9/11 Chair: Attack Was Preventable

Quite amazing, and uncommonly ballsey things for a Republican to say during a Republican administration:

"Appointed by the Bush administration, Kean, a former Republican governor of New Jersey, is now pointing fingers inside the administration and laying blame. 'There are people that, if I was doing the job, would certainly not be in the position they were in at that time because they failed. They simply failed,' Kean said. "
 
9/11 Panel Faults U.S. For Letting Hijackers In
By Dan Eggen
Washington Post Staff Writer
Tuesday, January 27, 2004; Page A01

The U.S. government fumbled repeated opportunities to stop many of the men responsible for the Sept. 11, 2001, attacks from entering the country, missing fraudulent passports and other warning signs that should have attracted greater scrutiny, according to a preliminary report released yesterday.

The new findings by the independent commission investigating the terrorist strikes stand in marked contrast to the contentions of many senior U.S. officials, who for more than two years have portrayed the 19 hijackers as law-abiding travelers who did little to attract government suspicion and who, in nearly all cases, entered or resided in the country legally.

Yesterday's report disclosed that as many as eight of the hijackers carried passports that "showed evidence of fraudulent manipulation," while as many as five of the passports had "suspicious indicators." The report did not identify the details missed by authorities.

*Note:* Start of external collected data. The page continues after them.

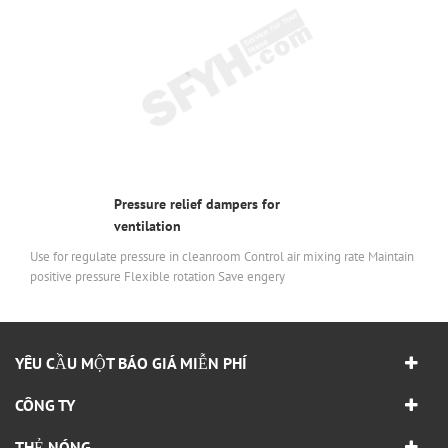
Pressure relief dampers for
ventilation
Use for regulate pressure in cleanroom Control air mixing rate Maintain
positive pressure Flexible rotation Save engery
YÊU CẦU MỘT BÁO GIÁ MIỄN PHÍ
CÔNG TY
THẺ NÓNG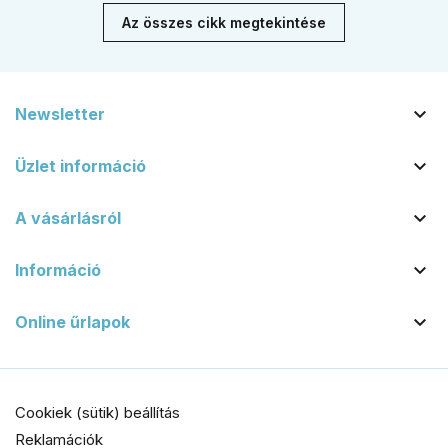
Az összes cikk megtekintése

Newsletter

Üzlet információ

A vásárlásról

Információ

Online űrlapok
Cookiek (sütik) beállítás
Reklamációk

The report also found that at least six hijackers, including ringleader Mohamed Atta, violated U.S. immigration laws either while in the United States or while returning. Five of the hijackers aroused enough suspicion that they were questioned individually by customs or immigration inspectors but were eventually allowed to enter the United States. None of the hijackers filled out his visa application correctly, and three clearly lied on the forms, according to the report.
http://www.washingtonpost.com/wp-dyn/articles/A50466-2004Jan26.html
 
George Bush is in trouble.

With a $470 million dollar budget deficit for 2004, an incredibly weak dollar, several U.S. soldiers dying everyday in Iraq without any substantive evidence of weapons of mass destruction, and only 277,000 new jobs created since July, the White House is totally up for grabs.